[Stored items from a collection]
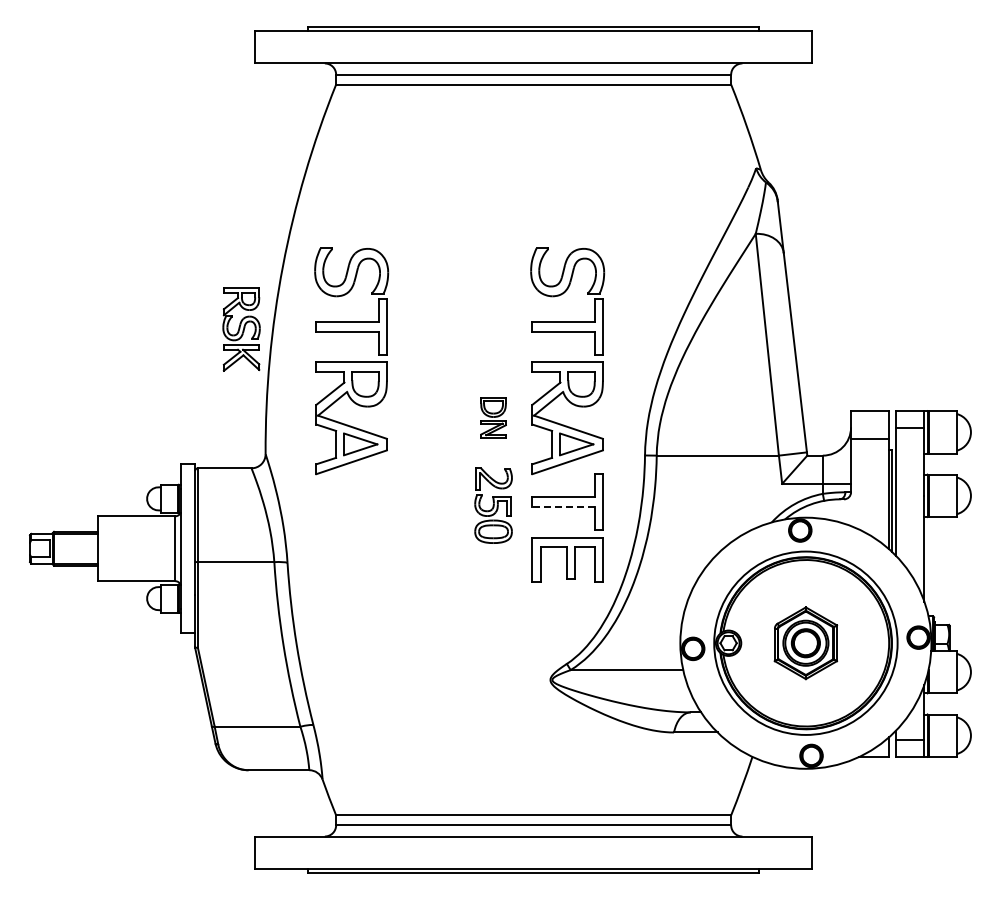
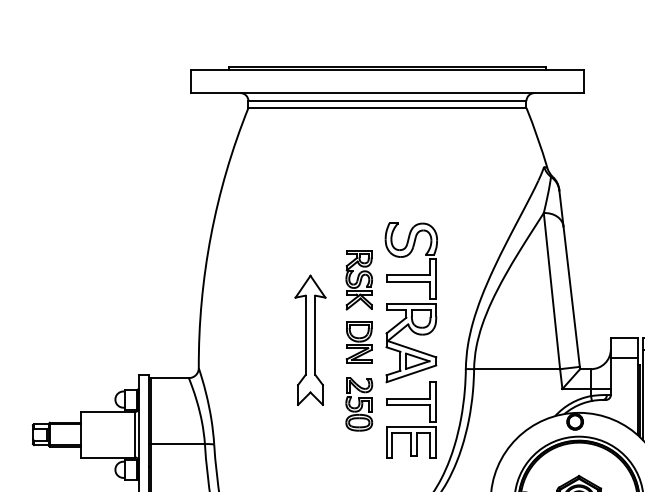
part: (241, 329) -> (359, 280), moved
part: (351, 361) -> (259, 302), removed
part: (424, 414) -> (310, 340), added
part: (493, 417) -> (359, 342), size x1.43
line: (562, 506) -> (407, 404), dashed -> solid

• **Work to be completed**
Begin with the line containing "part: (424, 414) -> (310, 340), added" and retype it and each line after it through the end of the records, keeping them exact and including nothing more.

• **Exercise solution**
part: (424, 414) -> (310, 340), added
part: (493, 417) -> (359, 342), size x1.43
line: (562, 506) -> (407, 404), dashed -> solid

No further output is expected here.